I just added a set of instructions for sending a PC board run off to Seeed Studio to that Google Drive link, in the "Gerber File" folder:

https://drive.google.com/folderview?id=0B67cJELZW-i8VmhVNk5PODNtZnc&usp=sharing

Essentially you download the Gerber .zip file from the Google link (or from post #173 here), rename it to something shorter, then go out to the Seeed 4 Layer service page here

Fusion PCB Service - 4 Layers [PCB02281P] - $39.90 : Seeed Studio Bazaar, Boost ideas, extend the reach

and enter that same .zip file in the upload box. Then just fill in the rest of the options - details in that Google Drive file.
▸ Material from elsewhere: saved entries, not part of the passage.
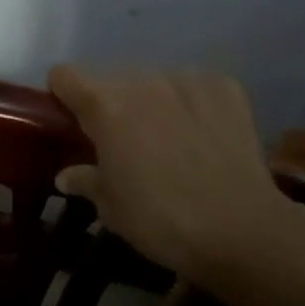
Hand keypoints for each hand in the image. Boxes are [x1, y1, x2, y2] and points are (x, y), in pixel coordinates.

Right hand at [49, 66, 281, 278]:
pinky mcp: (224, 86)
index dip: (63, 96)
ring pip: (156, 82)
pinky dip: (194, 105)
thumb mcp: (111, 208)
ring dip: (154, 104)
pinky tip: (206, 137)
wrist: (241, 230)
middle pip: (113, 81)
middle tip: (126, 144)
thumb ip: (85, 180)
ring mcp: (187, 79)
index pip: (64, 75)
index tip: (73, 122)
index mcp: (106, 104)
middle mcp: (143, 80)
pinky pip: (197, 87)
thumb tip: (66, 175)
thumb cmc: (161, 220)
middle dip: (113, 106)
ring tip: (172, 142)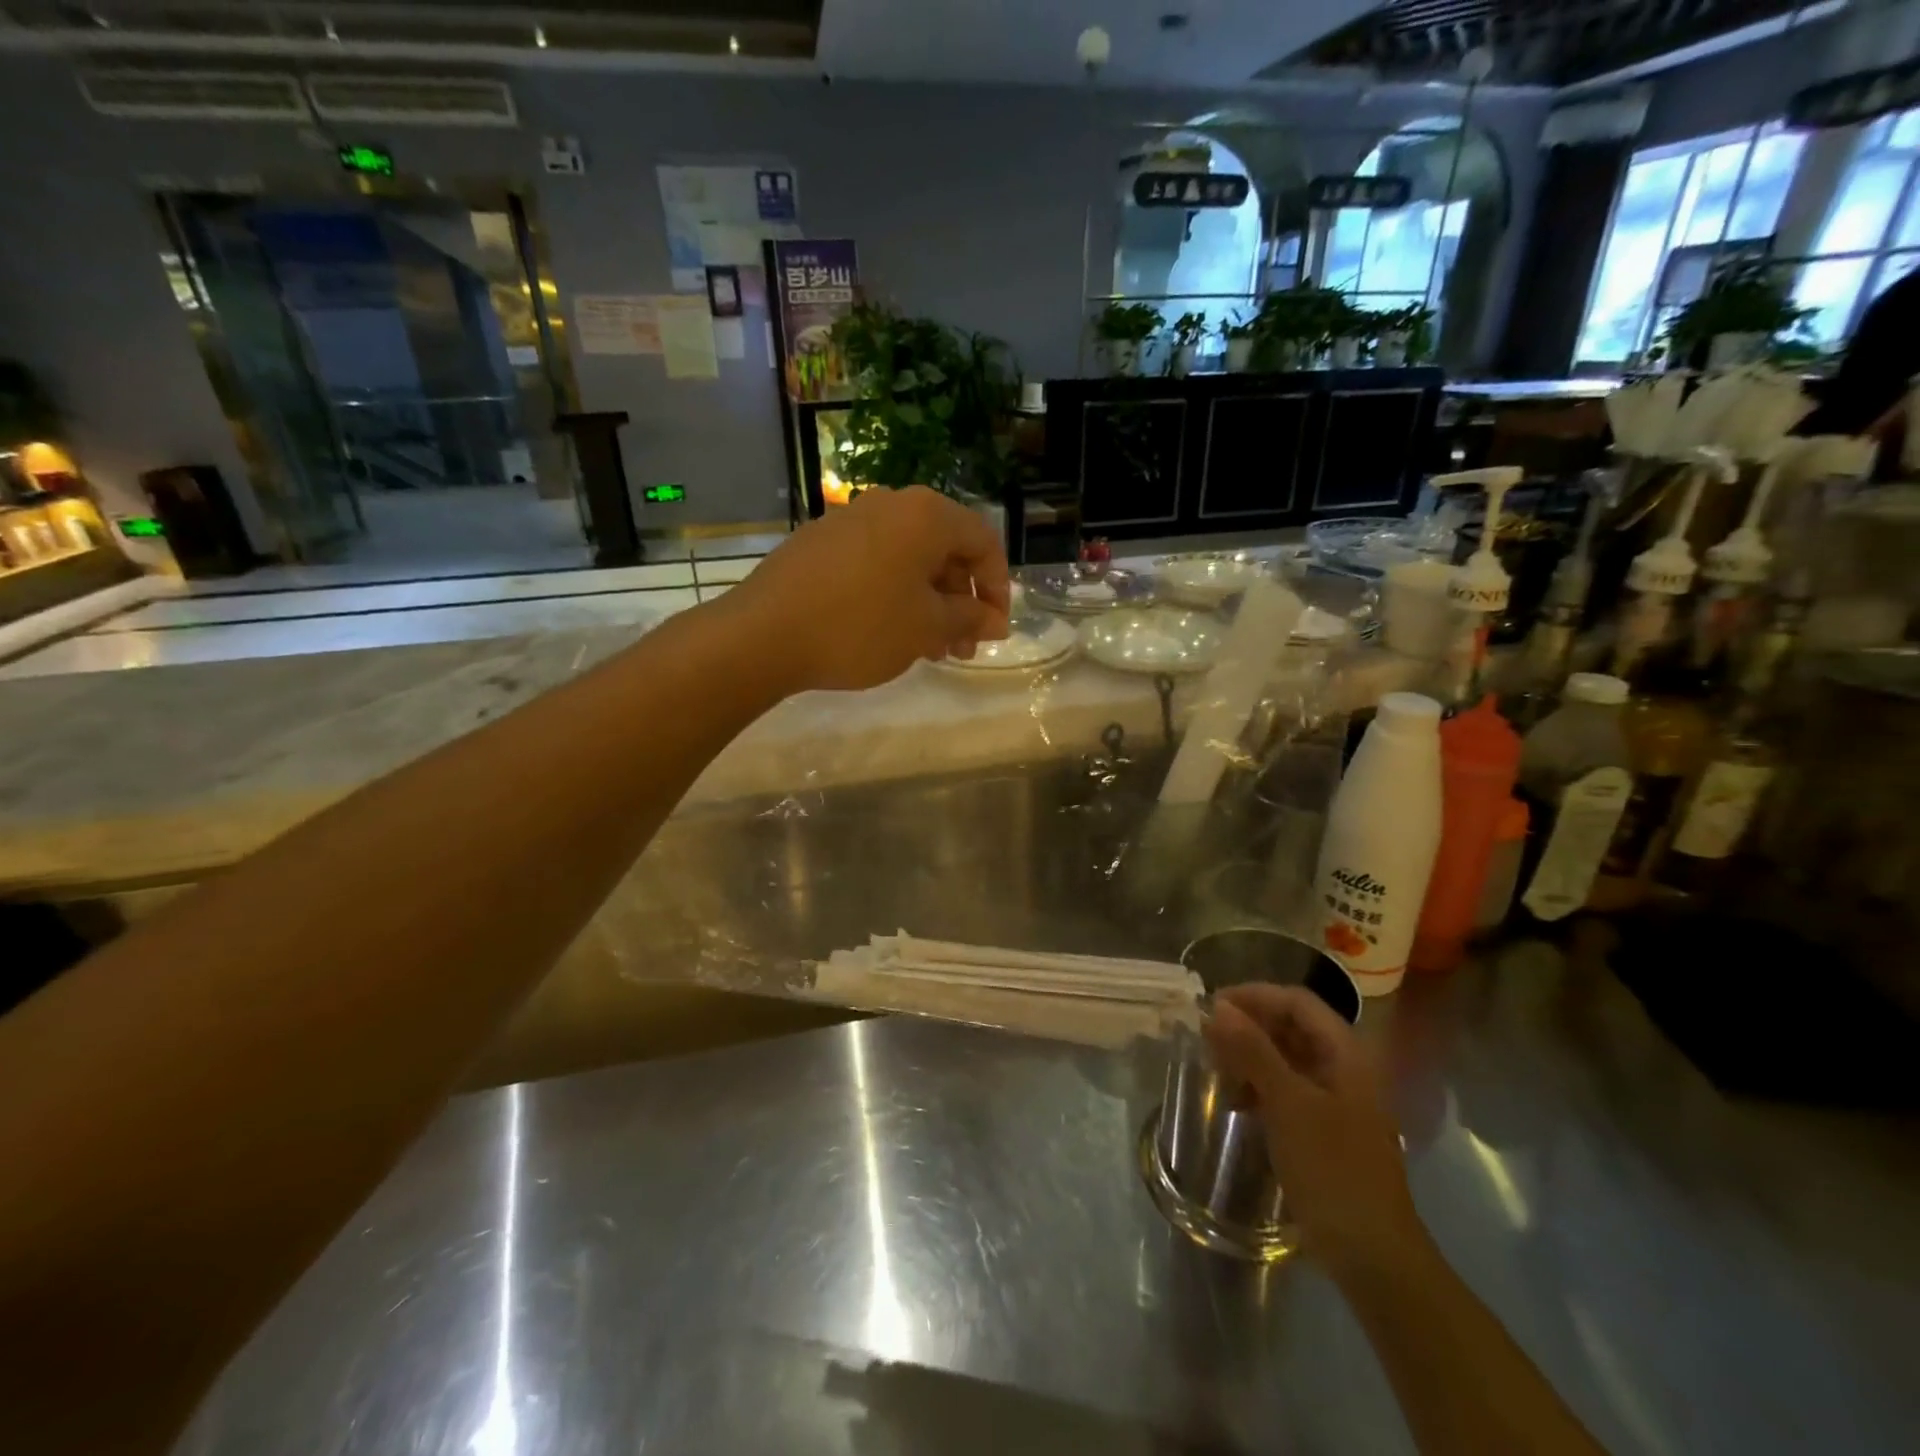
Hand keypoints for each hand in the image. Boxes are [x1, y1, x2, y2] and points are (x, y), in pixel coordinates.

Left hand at [727, 487, 1010, 692]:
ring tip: (929, 649)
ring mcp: (849, 519)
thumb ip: (970, 619)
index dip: (998, 588)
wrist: (763, 634)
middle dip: (961, 601)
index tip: (995, 630)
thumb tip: (996, 621)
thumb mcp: (927, 628)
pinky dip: (895, 594)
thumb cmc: (861, 627)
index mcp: (925, 515)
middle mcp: (890, 504)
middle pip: (945, 549)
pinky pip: (876, 563)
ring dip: (929, 603)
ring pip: (909, 560)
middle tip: (962, 647)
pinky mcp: (820, 542)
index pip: (983, 542)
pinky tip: (889, 632)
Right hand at [1203, 984, 1424, 1281]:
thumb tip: (1217, 1007)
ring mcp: (1336, 1099)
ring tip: (1216, 1069)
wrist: (1373, 1255)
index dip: (1254, 996)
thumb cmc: (1333, 1169)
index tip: (1212, 1007)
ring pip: (1286, 1057)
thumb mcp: (1288, 1104)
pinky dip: (1259, 1086)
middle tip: (1207, 1038)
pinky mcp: (1325, 1128)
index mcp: (1346, 1053)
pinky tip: (1238, 1103)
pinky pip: (1287, 1088)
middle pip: (1291, 1026)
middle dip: (1248, 1027)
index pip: (1296, 1001)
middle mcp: (1344, 1067)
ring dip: (1250, 1056)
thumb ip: (1253, 1050)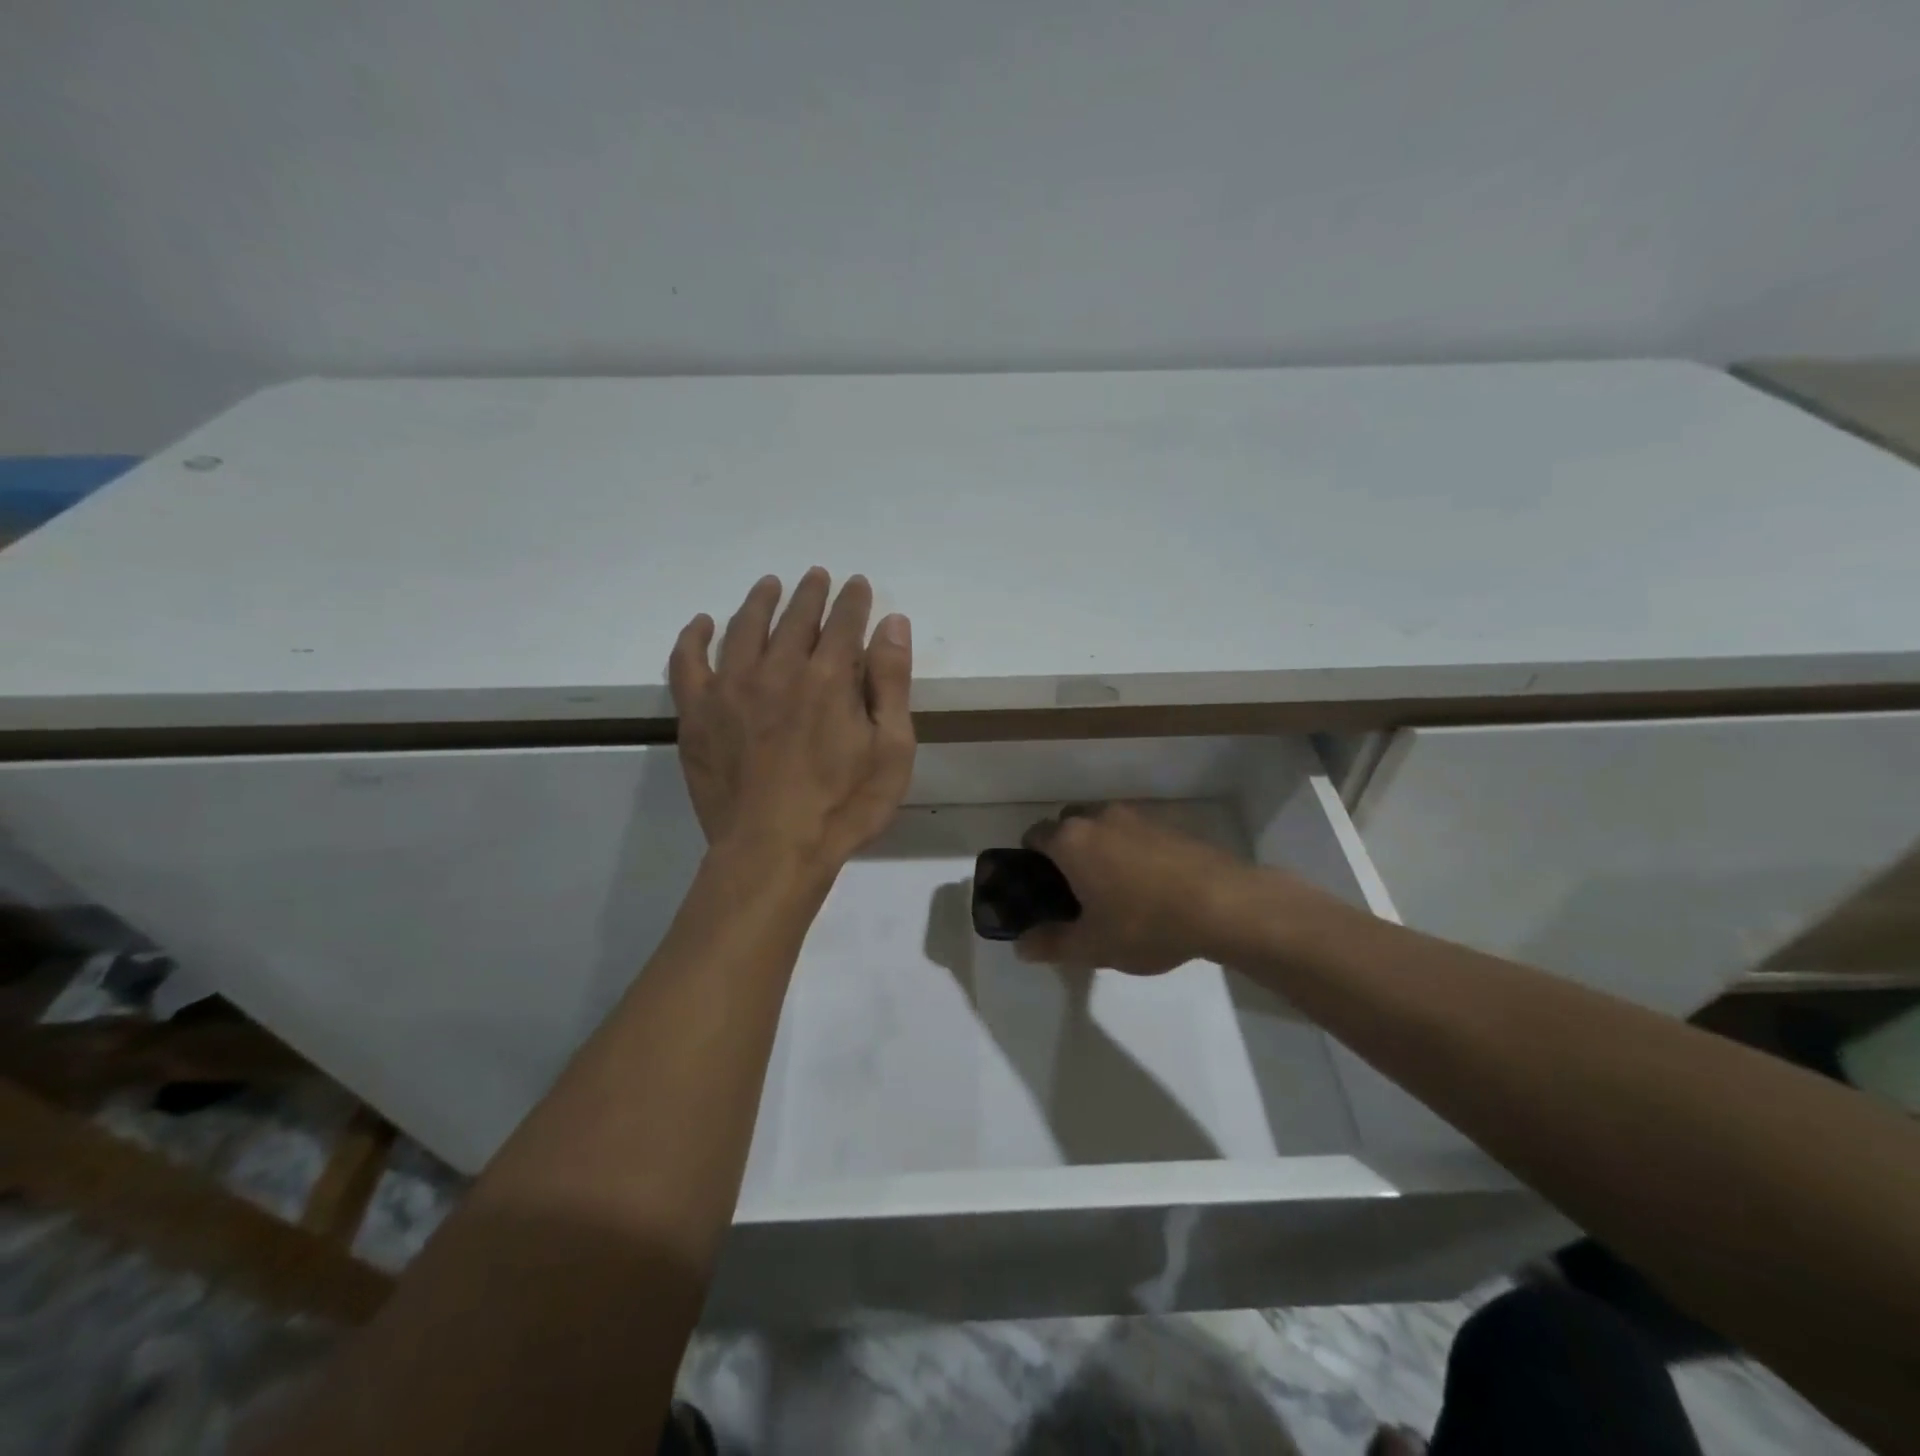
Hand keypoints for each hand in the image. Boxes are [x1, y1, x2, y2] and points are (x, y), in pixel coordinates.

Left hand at [668, 569, 914, 876]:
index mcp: (829, 677)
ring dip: (760, 601)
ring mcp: (731, 688)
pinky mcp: (697, 713)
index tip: (857, 584)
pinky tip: (703, 624)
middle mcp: (778, 669)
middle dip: (811, 593)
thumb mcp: (891, 750)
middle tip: (817, 577)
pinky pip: (688, 662)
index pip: (844, 622)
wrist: (772, 852)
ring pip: (744, 628)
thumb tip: (893, 624)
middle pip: (795, 617)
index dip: (853, 600)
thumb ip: (891, 683)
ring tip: (769, 585)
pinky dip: (694, 638)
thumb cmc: (843, 806)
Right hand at [1015, 804, 1250, 974]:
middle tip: (1075, 887)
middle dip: (1065, 848)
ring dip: (1100, 845)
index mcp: (1072, 840)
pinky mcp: (1169, 823)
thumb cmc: (1146, 923)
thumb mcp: (1094, 946)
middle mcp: (1100, 817)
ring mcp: (1137, 816)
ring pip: (1103, 824)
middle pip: (1068, 822)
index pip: (1035, 834)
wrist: (1224, 905)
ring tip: (1114, 885)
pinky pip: (1135, 830)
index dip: (1030, 858)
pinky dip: (1131, 847)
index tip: (1040, 885)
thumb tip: (1022, 947)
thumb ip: (1052, 944)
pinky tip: (1148, 882)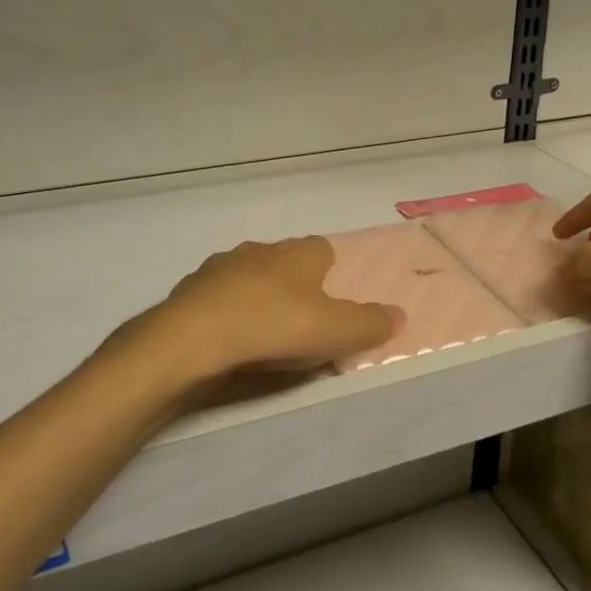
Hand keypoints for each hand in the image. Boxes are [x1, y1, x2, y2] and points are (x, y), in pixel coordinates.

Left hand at [148, 236, 401, 379]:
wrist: (194, 338)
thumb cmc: (276, 326)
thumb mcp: (337, 331)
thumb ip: (372, 323)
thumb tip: (400, 314)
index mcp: (299, 253)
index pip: (324, 250)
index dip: (332, 273)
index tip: (334, 302)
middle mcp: (261, 250)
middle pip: (285, 262)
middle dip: (294, 286)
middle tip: (302, 322)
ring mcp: (221, 267)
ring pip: (248, 277)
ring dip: (257, 298)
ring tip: (263, 335)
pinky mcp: (190, 290)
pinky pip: (217, 299)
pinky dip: (225, 313)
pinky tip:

For anyone doing a board run, do consider that 2-board build option in the longer B4-160BL case. The longer case is only about $5 more at newark.com, $26.50 vs. $21 for the B4-080BL, and the shipping would be about the same. The two boards just go end-to-end in the next-to-the-bottom slot. Then only populate the power supply stuff on the rear board and everything but the power supply parts on the front board. That leaves plenty of space on the rear board for mounting RocketScientist/NwAvGuy's ODAC. The same front and rear panels fit either case. A hole would need to be drilled in the rear panel of the longer case to get the USB cable out, and/or mount a USB connector for the ODAC.